Jacklyne Jolly Tukamushaba is a Ugandan politician and the Deputy President of the National Unity Platform (NUP) in charge of Western Uganda.

== Early life and education ==
Tukamushaba was born in Kigara B Village, Kamwezi Sub‑county, Rukiga District. She attended Kamwezi Primary School and St. Theresa Secondary School before earning a Diploma in Business Education from National Teachers College Kabale and a Bachelor of Commerce degree from Makerere University, and later completed a Master of Business Administration at Uganda Martyrs University, Nkozi.

== Political career ==
Tukamushaba serves as the Deputy President of the National Unity Platform (NUP) in charge of Western Uganda. In October 2025, she was nominated as the NUP candidate for the Rukiga District Woman Member of Parliament seat but was defeated in the January 2026 election.

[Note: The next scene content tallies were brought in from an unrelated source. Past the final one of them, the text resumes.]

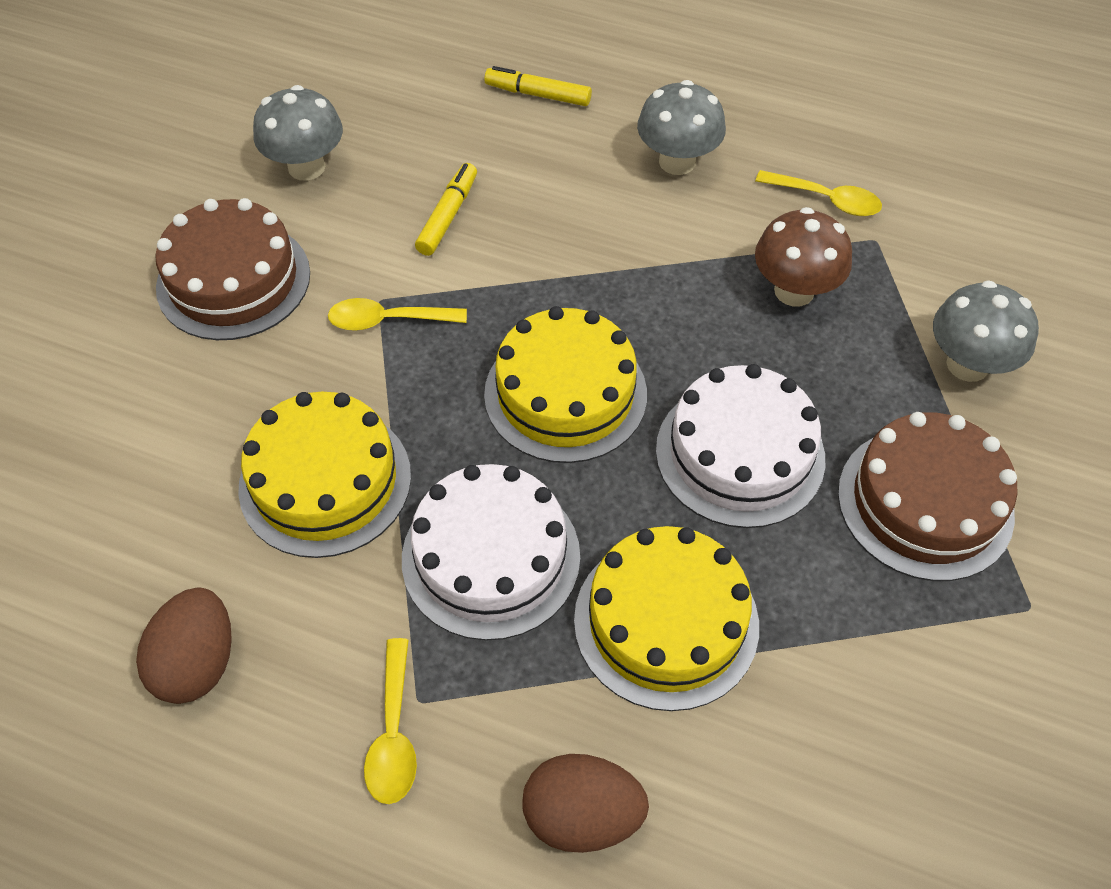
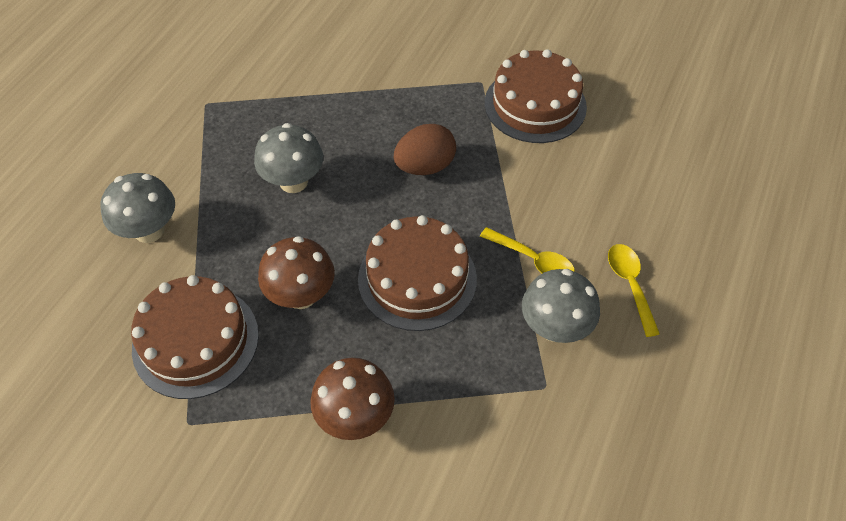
brown cake: [155,198,310,340] [838,412,1017,581] = 2 -> [131,275,259,399] [358,215,477,331] [485,49,587,143] = 3
brown egg: [136,587,232,704] [522,754,649,853] = 2 -> [394,124,456,175] = 1
brown mushroom: [755,207,852,306] = 1 -> [258,236,335,309] [310,358,395,440] = 2
white cake: [402,464,580,641] [656,364,825,528] = 2 -> none = 0
yellow cake: [238,392,411,558] [484,306,647,463] [574,526,759,711] = 3 -> none = 0
yellow marker: [415,163,477,256] [484,66,592,106] = 2 -> none = 0
yellow spoon: [328,298,467,331] [364,638,417,804] [755,170,882,216] = 3 -> [480,227,575,274] [608,244,660,337] = 2

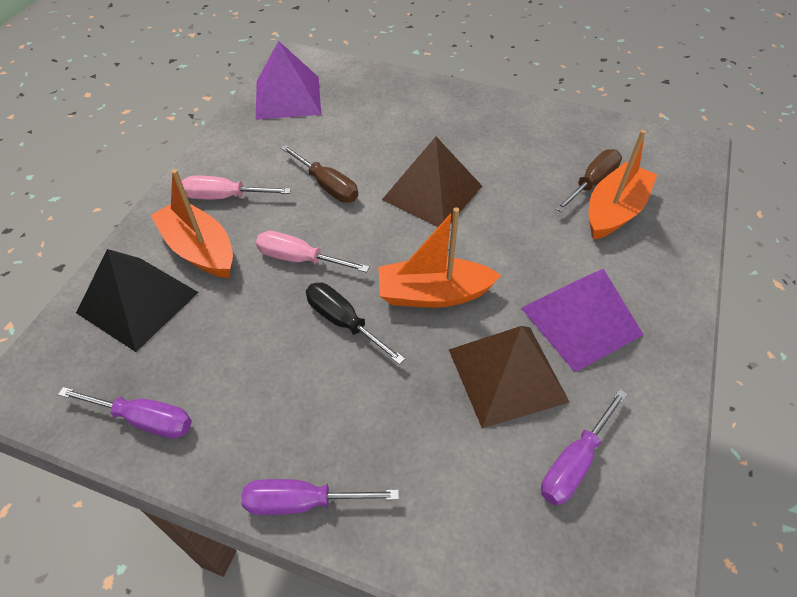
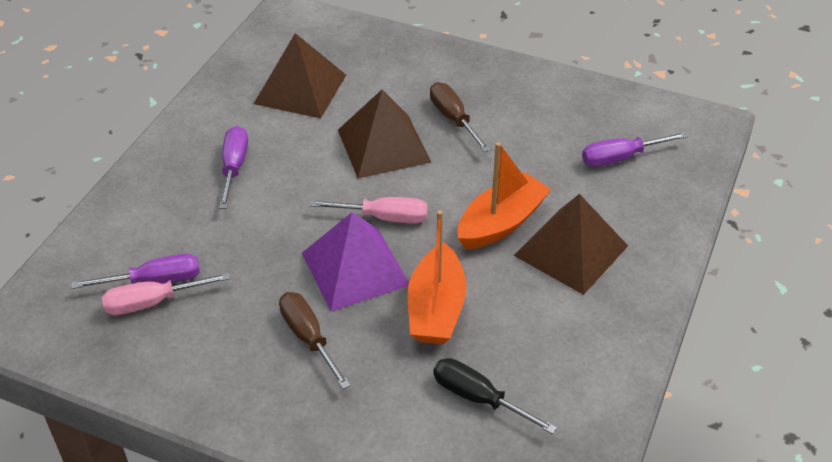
black pyramid: [76,249,199,352] = 1 -> none = 0
brown pyramid: [382,137,482,227] [449,326,569,428] = 2 -> [254,33,346,118] [338,89,431,178] [513,194,628,295] = 3
orange boat: [150,169,233,278] [378,207,501,308] [589,130,657,240] = 3 -> [407,210,466,344] [458,142,552,249] = 2
purple pyramid: [256,41,321,120] [521,269,644,372] = 2 -> [302,212,409,311] = 1

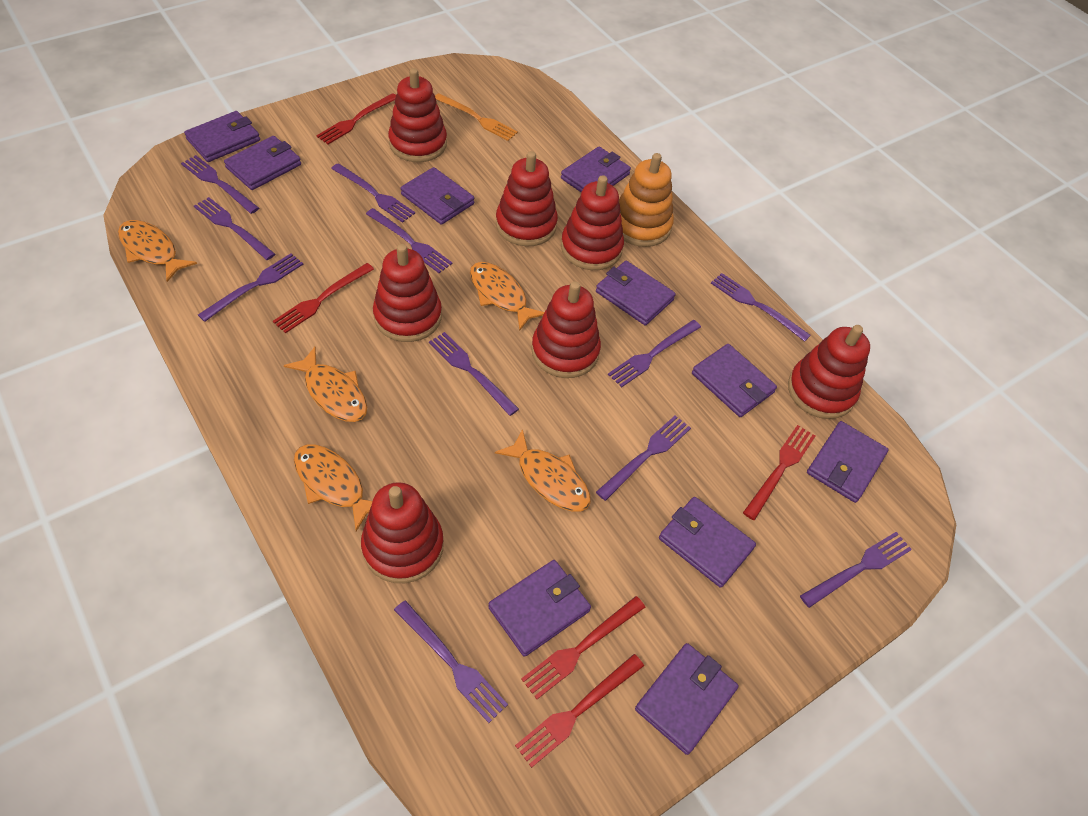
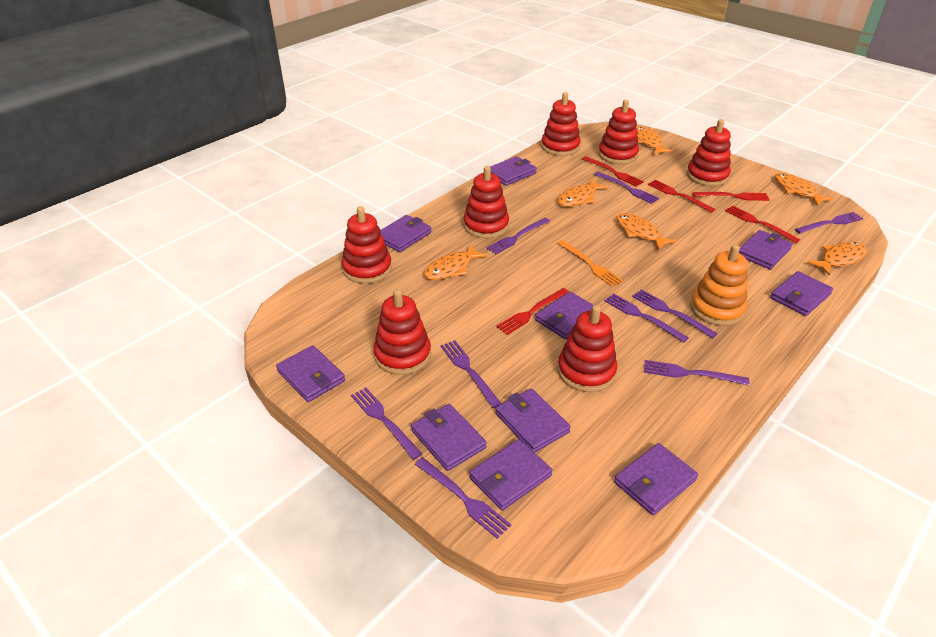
orange fish: [118,220,197,282] [284,347,367,422] [294,445,373,531] [470,262,544,331] [495,429,591,512] = 5 -> [424,244,488,280] [558,179,609,207] [617,213,676,250] [637,127,673,155] [775,173,833,206] [807,242,867,276] = 6
purple fork: [181,155,259,214] [194,197,275,260] [198,253,303,322] [331,163,415,223] [366,208,452,273] [394,600,508,723] [429,332,519,416] [596,415,691,501] [608,320,701,388] [711,273,811,342] [800,532,912,608] = 11 -> [351,387,422,460] [415,457,511,539] [441,340,502,408] [486,218,550,254] [594,172,659,204] [604,293,689,343] [632,289,718,338] [644,360,749,385] [795,212,864,234] = 9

In February 2026, Tukamushaba was remanded in custody on charges of incitement to violence.

== Career outside politics ==
Before becoming a leader at the National Unity Platform (NUP), Tukamushaba worked as an accountant and educator. She taught at local secondary schools and held finance and administration roles with World Vision’s Rukiga Area Development Program and with Community Efforts for Child Empowerment (CECE).